### Material shown
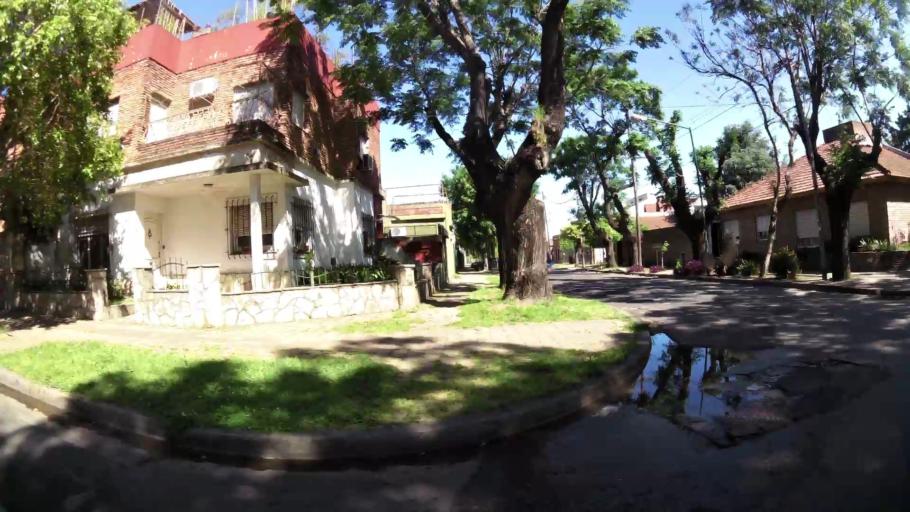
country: AR
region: Buenos Aires
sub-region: Partido de San Isidro
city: San Isidro
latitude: -34.5093
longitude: -58.5728
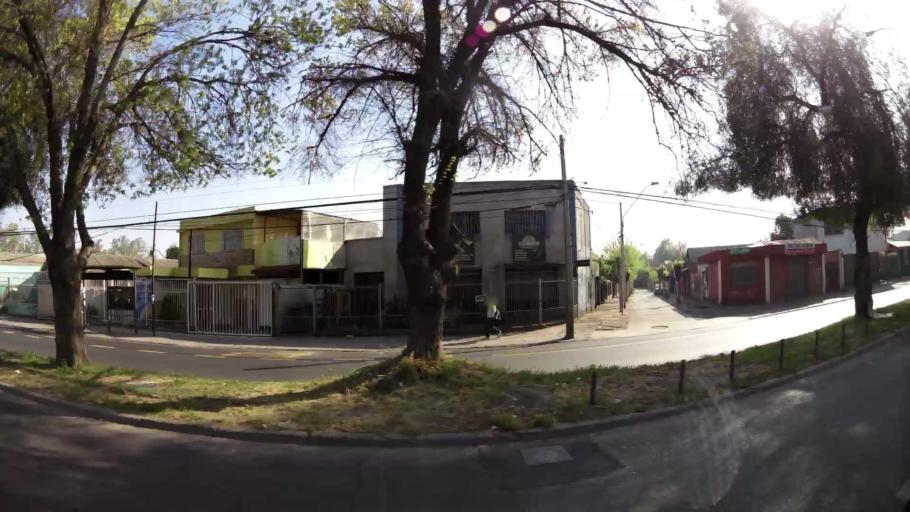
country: CL
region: Santiago Metropolitan
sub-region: Provincia de Santiago
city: Lo Prado
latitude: -33.3766
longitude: -70.6845
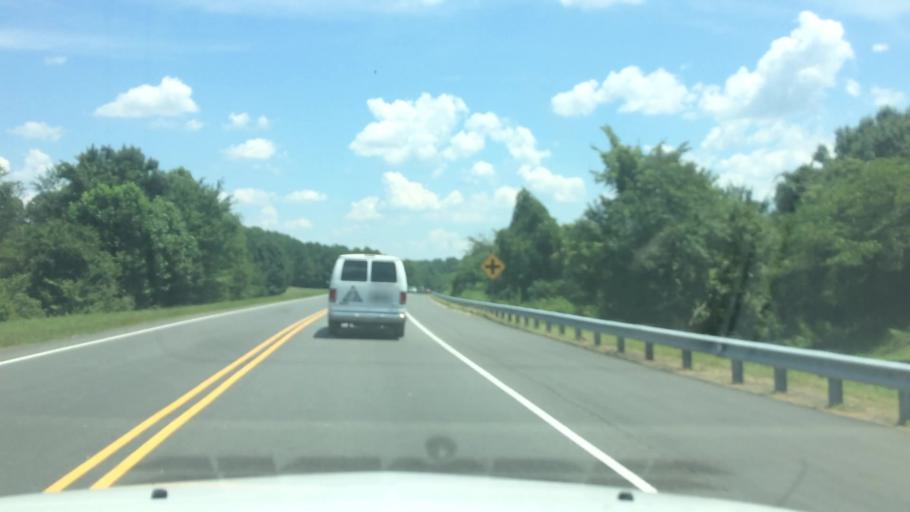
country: US
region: North Carolina
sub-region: Alexander County
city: Stony Point
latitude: 35.8153
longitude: -80.9864
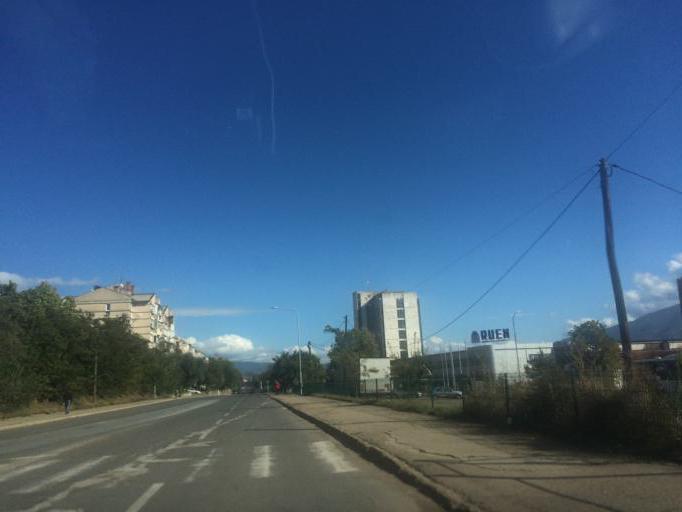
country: MK
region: Kocani
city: Kochani
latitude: 41.9143
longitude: 22.4247
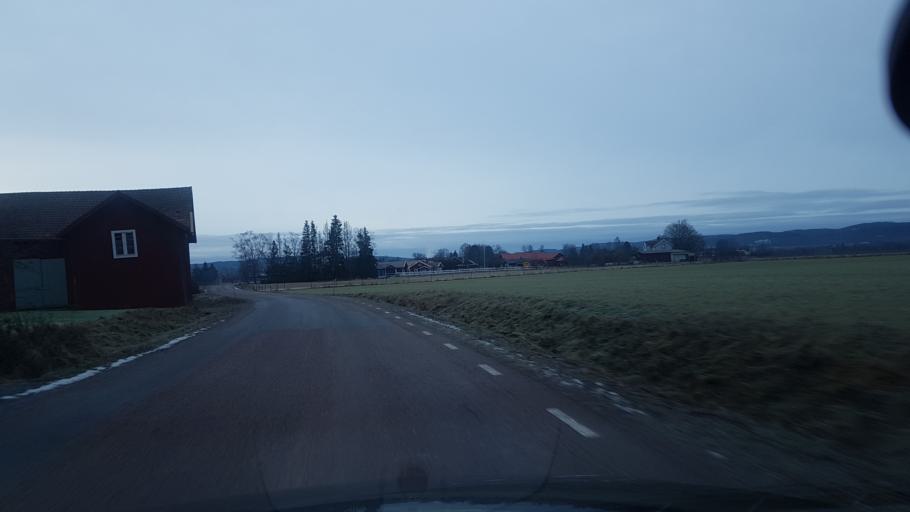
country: SE
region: Dalarna
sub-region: Saters Kommun
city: Saeter
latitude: 60.4279
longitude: 15.6567
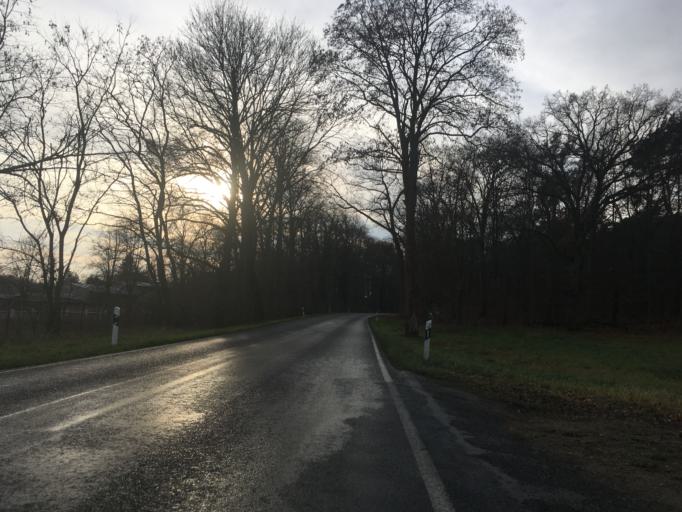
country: DE
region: Brandenburg
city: Eberswalde
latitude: 52.8497
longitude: 13.8470
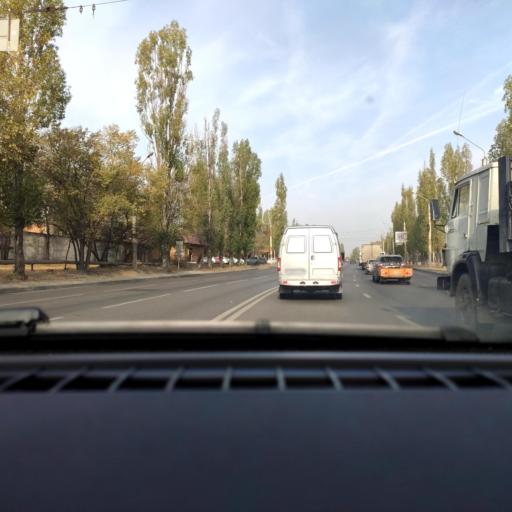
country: RU
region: Voronezj
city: Voronezh
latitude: 51.6242
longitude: 39.2330
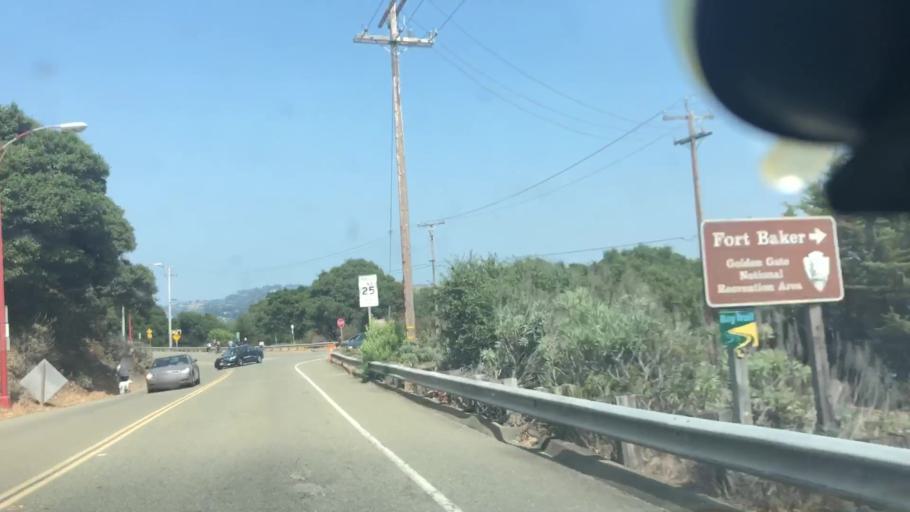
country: US
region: California
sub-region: Marin County
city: Sausalito
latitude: 37.8441
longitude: -122.4781
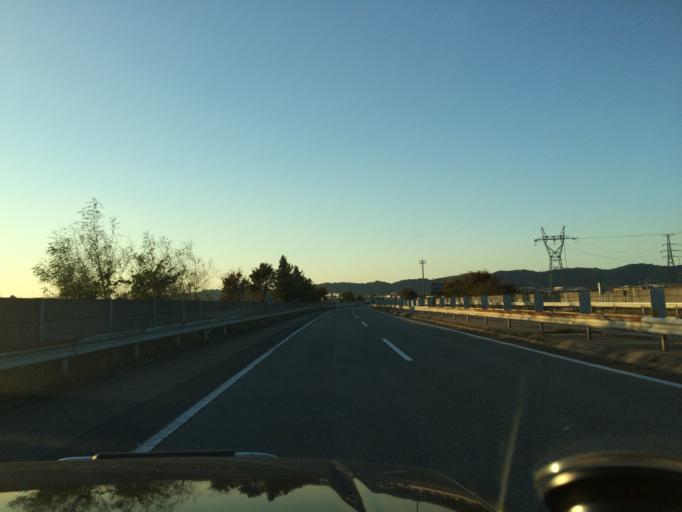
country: JP
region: Toyama
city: Toyama-shi
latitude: 36.6655
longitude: 137.1864
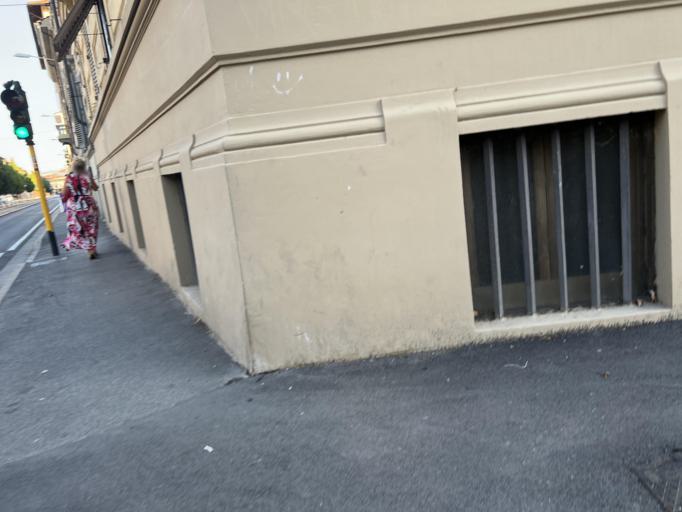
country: IT
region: Tuscany
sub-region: Province of Florence
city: Florence
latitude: 43.7908
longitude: 11.2475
######
__Given instruction__
Reproduce the text of every item above line for line, leaving out the pictures.

__The answer__
country: AR
region: Buenos Aires
sub-region: Partido de San Isidro
city: San Isidro
latitude: -34.5093
longitude: -58.5728
country: CL
region: Santiago Metropolitan
sub-region: Provincia de Santiago
city: Lo Prado
latitude: -33.3766
longitude: -70.6845
country: US
region: North Carolina
sub-region: Alexander County
city: Stony Point
latitude: 35.8153
longitude: -80.9864
country: MK
region: Kocani
city: Kochani
latitude: 41.9143
longitude: 22.4247
country: SE
region: Dalarna
sub-region: Saters Kommun
city: Saeter
latitude: 60.4279
longitude: 15.6567
country: DE
region: Brandenburg
city: Eberswalde
latitude: 52.8497
longitude: 13.8470
country: RU
region: Voronezj
city: Voronezh
latitude: 51.6242
longitude: 39.2330
country: US
region: California
sub-region: Marin County
city: Sausalito
latitude: 37.8441
longitude: -122.4781
country: JP
region: Toyama
city: Toyama-shi
latitude: 36.6655
longitude: 137.1864
country: IT
region: Tuscany
sub-region: Province of Florence
city: Florence
latitude: 43.7908
longitude: 11.2475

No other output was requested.